Orders to U.S. factories managed a slight gain in July as a surge in demand for commercial aircraft helped offset widespread weakness in other areas.

Factory orders edged up 0.1 percent, the first increase after two months of declines, the Commerce Department reported Thursday. But the strength came in the volatile transportation sector. Excluding transportation, orders were down 1.5 percent, the biggest drop in this category in 16 months.

Manufacturing has been the standout performer so far in this recovery with American companies benefiting from stronger growth in China and other developing nations, which has helped offset sluggish U.S. consumer demand.

Concerns that manufacturing could be faltering were eased on Wednesday with a report from the Institute for Supply Management showing that its closely watched gauge of manufacturing activity posted a stronger-than-expected reading of 56.3 in August. Additionally, a manufacturing index for China also showed a solid gain and car sales in that country surged.

The Chinese activity was seen as encouraging for the global economy given that China is now the world's second biggest economy. Rapid growth in China has provided a market for U.S. and other foreign manufacturers.

The small rise in U.S. factory orders reflected an increase of 0.4 percent in demand for durable goods, products expected to last at least three years. That represented a slight upward revision from a preliminary report last week showing durable goods up 0.3 percent in July.

In addition to the 0.1 percent rise in total factory orders in July, the government revised the June figure to show a smaller 0.6 percent decline, just half the 1.2 percent drop originally reported. Government analysts said much of that revision reflected greater strength in machinery orders than initially estimated.

Theresa Chen, an economist at Barclays Capital, wrote in a research note that she is expecting slower growth in both orders and factory shipments in the July-to-September quarter compared to the more rapid increases that occurred in the second quarter.

Demand for nondurable goods, products from food to chemicals and clothing, were unchanged in July after a 1.1 percent drop in June.

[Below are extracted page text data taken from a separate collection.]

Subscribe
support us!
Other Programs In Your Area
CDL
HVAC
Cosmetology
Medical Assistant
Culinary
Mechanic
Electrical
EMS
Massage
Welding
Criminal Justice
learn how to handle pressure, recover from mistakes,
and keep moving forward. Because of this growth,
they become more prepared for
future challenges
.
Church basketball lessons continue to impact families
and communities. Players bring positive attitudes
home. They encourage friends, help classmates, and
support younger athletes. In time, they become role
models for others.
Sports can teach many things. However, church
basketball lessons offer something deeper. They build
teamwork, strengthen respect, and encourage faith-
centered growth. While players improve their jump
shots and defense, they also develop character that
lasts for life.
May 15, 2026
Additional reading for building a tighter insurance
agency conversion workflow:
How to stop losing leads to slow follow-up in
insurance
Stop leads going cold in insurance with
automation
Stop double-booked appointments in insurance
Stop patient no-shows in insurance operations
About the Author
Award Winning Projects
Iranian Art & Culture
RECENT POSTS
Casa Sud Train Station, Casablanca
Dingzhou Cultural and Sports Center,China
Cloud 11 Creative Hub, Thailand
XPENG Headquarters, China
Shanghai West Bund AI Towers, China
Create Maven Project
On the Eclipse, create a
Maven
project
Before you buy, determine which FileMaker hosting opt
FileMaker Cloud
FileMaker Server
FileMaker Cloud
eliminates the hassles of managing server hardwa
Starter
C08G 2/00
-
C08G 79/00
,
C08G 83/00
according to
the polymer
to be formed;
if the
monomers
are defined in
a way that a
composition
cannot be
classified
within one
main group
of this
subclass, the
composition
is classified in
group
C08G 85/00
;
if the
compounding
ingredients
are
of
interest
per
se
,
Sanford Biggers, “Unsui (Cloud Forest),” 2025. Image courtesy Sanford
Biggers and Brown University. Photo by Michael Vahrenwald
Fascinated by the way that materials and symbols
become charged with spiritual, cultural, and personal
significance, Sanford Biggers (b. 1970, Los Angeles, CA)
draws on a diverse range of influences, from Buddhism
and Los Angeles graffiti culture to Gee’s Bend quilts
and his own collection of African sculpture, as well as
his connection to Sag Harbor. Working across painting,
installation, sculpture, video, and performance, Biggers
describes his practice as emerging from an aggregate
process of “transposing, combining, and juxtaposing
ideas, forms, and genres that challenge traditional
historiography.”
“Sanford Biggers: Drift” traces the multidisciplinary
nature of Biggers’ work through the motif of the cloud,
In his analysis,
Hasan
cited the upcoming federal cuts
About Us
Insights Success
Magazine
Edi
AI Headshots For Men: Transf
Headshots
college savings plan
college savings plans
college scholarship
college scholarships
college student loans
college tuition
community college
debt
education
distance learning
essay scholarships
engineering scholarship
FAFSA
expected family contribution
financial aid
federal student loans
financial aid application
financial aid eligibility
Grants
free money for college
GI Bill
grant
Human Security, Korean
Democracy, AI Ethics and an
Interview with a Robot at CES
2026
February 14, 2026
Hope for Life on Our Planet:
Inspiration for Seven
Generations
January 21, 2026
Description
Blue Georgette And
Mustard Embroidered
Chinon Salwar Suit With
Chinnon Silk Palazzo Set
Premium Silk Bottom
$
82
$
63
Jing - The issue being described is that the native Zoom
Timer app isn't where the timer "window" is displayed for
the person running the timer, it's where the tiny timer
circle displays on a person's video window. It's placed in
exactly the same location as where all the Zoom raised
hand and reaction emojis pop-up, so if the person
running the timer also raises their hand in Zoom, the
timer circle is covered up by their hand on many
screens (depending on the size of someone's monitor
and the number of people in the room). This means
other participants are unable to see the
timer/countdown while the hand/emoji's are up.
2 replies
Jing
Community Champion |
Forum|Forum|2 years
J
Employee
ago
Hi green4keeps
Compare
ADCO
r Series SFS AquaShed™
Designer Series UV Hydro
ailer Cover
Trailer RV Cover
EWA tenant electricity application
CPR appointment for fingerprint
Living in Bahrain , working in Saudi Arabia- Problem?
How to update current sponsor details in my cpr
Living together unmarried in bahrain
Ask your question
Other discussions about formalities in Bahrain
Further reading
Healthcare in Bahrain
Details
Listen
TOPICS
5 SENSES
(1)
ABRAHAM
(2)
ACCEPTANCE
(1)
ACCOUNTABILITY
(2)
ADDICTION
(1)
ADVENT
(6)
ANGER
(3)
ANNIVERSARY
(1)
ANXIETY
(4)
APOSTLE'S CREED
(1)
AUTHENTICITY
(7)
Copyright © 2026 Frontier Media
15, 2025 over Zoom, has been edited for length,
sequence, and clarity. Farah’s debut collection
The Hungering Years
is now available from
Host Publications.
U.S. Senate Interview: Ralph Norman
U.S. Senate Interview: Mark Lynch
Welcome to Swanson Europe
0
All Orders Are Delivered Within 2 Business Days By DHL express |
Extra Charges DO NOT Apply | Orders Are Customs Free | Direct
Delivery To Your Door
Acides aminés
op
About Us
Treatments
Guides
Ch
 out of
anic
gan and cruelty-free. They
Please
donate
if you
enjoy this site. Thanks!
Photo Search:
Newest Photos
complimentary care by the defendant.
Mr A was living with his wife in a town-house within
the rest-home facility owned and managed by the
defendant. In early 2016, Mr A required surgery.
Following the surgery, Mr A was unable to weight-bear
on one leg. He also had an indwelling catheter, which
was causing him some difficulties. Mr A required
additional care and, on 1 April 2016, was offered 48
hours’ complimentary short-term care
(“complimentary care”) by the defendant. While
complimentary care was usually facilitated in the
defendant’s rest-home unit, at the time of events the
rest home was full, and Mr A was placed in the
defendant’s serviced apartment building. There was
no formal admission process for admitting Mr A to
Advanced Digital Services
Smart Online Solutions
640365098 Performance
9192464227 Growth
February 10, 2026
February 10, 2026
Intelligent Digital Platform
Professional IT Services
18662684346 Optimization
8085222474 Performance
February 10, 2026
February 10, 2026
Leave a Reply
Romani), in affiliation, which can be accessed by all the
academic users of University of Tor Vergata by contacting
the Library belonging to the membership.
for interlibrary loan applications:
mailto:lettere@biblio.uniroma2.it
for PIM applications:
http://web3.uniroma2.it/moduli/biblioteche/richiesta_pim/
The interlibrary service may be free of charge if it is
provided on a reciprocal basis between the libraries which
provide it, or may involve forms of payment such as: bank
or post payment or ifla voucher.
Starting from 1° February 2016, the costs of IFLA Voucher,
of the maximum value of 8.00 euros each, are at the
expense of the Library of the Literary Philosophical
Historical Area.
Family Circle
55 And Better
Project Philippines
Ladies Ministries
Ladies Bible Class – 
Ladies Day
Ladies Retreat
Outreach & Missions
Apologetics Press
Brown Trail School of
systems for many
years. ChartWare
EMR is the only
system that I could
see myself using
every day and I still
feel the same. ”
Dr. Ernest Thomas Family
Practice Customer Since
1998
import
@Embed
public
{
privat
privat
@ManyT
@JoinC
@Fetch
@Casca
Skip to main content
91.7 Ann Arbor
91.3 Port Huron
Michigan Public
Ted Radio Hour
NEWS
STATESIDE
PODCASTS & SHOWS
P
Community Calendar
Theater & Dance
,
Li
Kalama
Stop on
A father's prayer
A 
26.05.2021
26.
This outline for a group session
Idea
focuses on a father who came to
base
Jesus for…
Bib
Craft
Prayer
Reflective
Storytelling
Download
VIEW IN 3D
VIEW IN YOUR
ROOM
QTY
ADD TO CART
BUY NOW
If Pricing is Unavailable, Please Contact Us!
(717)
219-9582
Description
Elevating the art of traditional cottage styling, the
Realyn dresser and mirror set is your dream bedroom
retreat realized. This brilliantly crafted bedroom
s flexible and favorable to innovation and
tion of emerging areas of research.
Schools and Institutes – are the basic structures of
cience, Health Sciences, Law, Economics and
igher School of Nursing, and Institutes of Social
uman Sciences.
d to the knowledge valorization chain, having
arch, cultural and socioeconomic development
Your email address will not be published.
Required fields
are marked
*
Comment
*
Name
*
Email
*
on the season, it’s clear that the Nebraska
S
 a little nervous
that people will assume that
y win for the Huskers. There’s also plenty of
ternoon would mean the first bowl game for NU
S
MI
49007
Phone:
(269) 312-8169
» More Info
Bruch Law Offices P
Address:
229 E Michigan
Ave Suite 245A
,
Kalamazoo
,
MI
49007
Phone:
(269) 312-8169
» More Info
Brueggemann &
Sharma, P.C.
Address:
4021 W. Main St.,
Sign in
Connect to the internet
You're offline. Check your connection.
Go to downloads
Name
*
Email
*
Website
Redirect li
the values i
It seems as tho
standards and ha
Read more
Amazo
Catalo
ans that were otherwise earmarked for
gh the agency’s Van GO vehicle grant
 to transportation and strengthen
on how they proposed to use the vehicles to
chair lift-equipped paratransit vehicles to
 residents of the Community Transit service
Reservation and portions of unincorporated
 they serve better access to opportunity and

The strength in durable goods came from a 12.9 percent rise in transportation orders as demand for commercial aircraft soared 75.9 percent. Orders for motor vehicles and parts rose 3.7 percent.

However, there were widespread declines in other categories. Orders for iron and steel were down 0.5 percent and demand for heavy machinery fell 13.6 percent.

Orders for computers dropped 18.2 percent while demand for nondefense communications equipment fell 1.4 percent and demand for furniture was off 4.7 percent, likely a reflection of the renewed weakness in housing sales.

In one troubling sign, orders for nondefense capital goods excluding aircraft, considered a good proxy for business investment plans, fell 7.2 percent in July after a gain of 3.6 percent in June.